AUBURN – Brandon Thongsavanh’s sentencing has been put off until January.
Last month, Thongsavanh, 22, was convicted for a second time of killing Morgan McDuffee, then 22 and a Bates College senior and captain of its lacrosse team, in March 2002.
A hearing on a motion filed by Thongsavanh’s lawyer, David Van Dyke of Lewiston, seeking a new trial was scheduled to be heard in Androscoggin County Superior Court this morning.
That hearing was to have been followed by sentencing.
On Friday, Justice Ellen Gorman postponed both the hearing and sentencing.

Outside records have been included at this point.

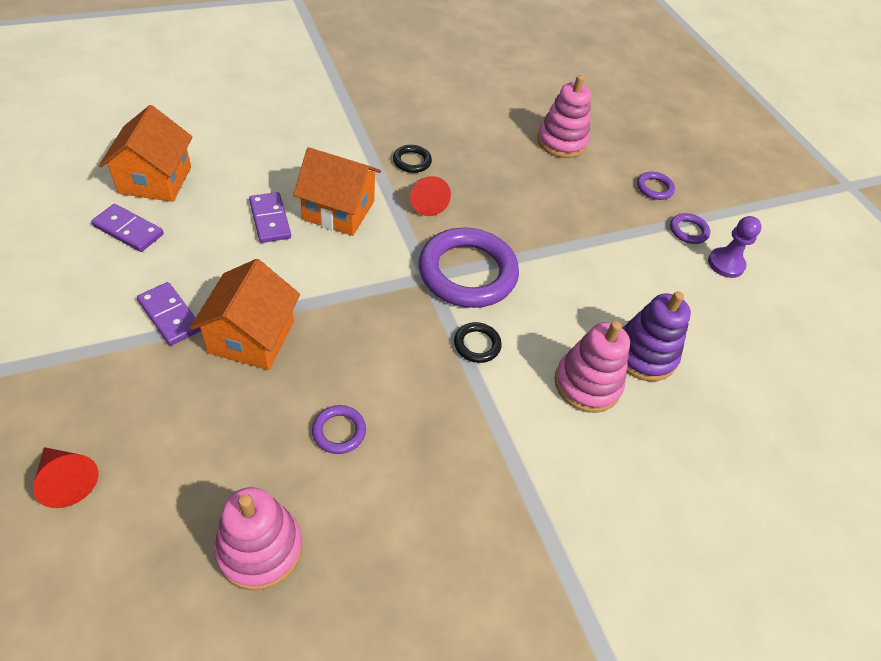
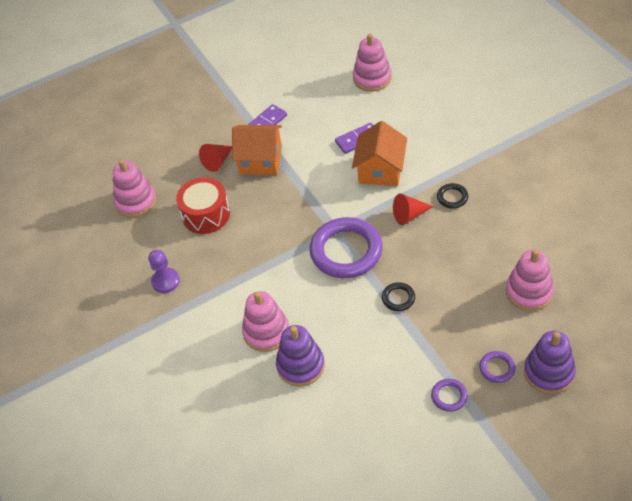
camera: 95 degrees right, 0 degrees up
(67, 480) = (161, 124): red cone -> red cone (217, 161)
(128, 230) = (324, 83): purple domino -> none
(155, 180) = (372, 78): orange house -> pink stacking toy
(339, 431) = (206, 214): purple ring -> red drum
(477, 345) = (283, 267): black ring -> black ring (398, 298)
(660, 156) = (549, 372): none -> purple stacking toy
(726, 264) = (417, 426): purple pawn -> purple pawn (165, 281)

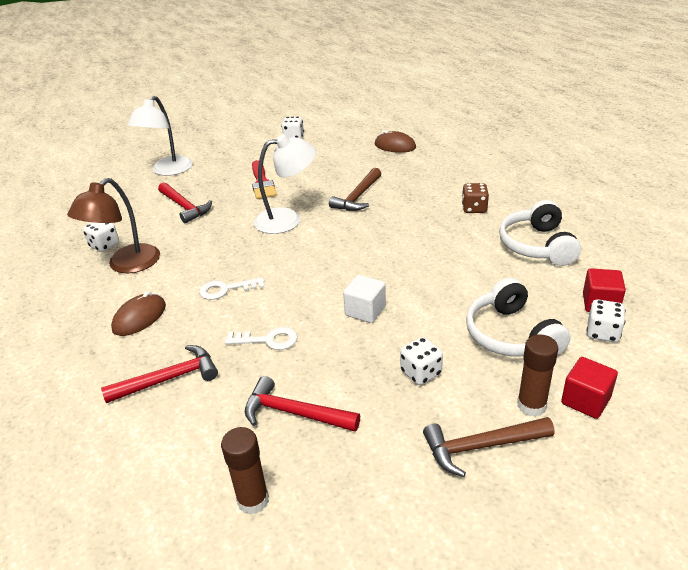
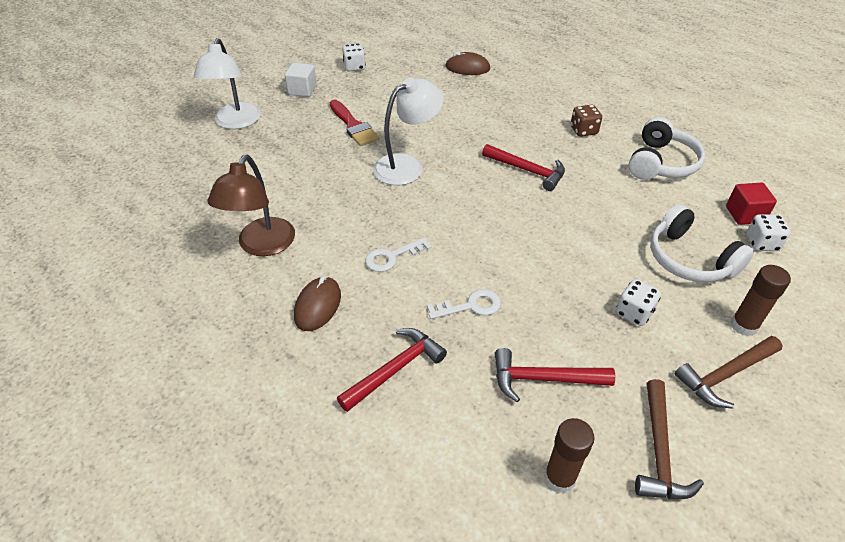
camera: 20 degrees left, 10 degrees up
(104, 245) = (219, 225): white dice -> none
(184, 207) = (284, 165): red hammer -> red hammer (527, 170)
(358, 197) = (464, 131): brown hammer -> brown hammer (659, 451)
(365, 311) = (546, 257): white cube -> white cube (302, 90)
(537, 245) = (661, 163): white headphones -> white headphones turned 135 degrees counterclockwise
(585, 400) = (783, 311): red cube -> none

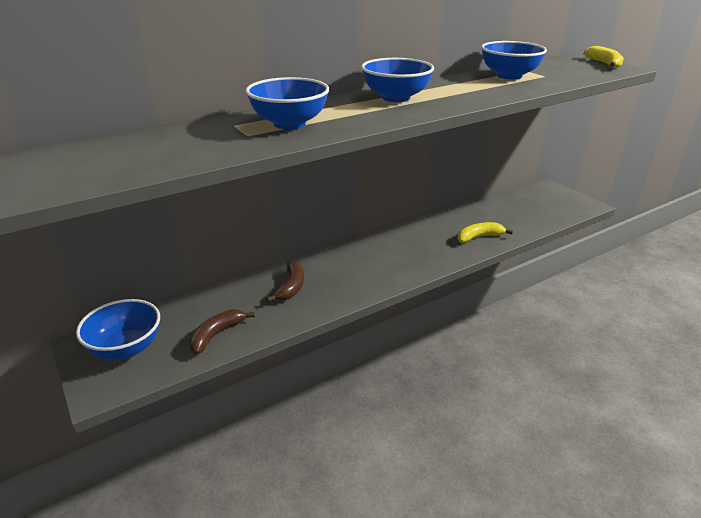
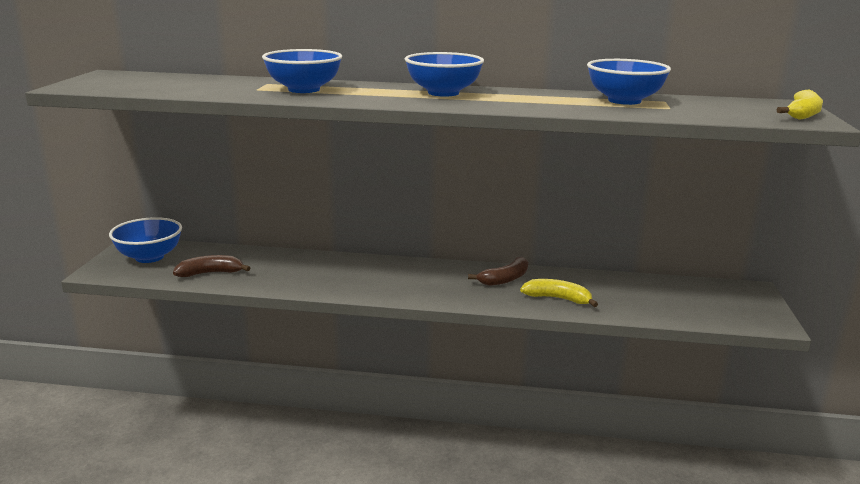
camera: 40 degrees right, 10 degrees down
(291, 287) = (313, 267): brown banana -> brown banana (505, 279)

Court officials said a family emergency involving one of the lawyers handling the case prompted the delay.
A court spokeswoman said the hearing and sentencing will be rescheduled for sometime in January.
Thongsavanh’s 2003 conviction in McDuffee’s slaying was overturned by Maine’s Supreme Judicial Court, which found that jurors might have been biased by repeated references to a T-shirt bearing the likeness of a naked woman and an obscene reference to Jesus Christ.
Thongsavanh was found guilty again in his second trial last month in Cumberland County Superior Court in Portland. The trial was moved there to find a jury not tainted by pre-trial publicity.
Assistant Attorney General Lisa Marchese has said she’ll ask Gorman to sentence Thongsavanh to at least 58 years in prison. That’s the sentence Gorman imposed following the first trial.
Van Dyke wants the judge to toss the trial and order a new one. He says jurors should have been instructed they could Thongsavanh guilty of manslaughter instead of murder. A manslaughter sentence wouldn’t exceed 30 years.
Marchese said the judge gave the jury the proper instructions, noting that McDuffee’s five stab wounds the back and chest, including one that pierced his heart, weren’t accidental.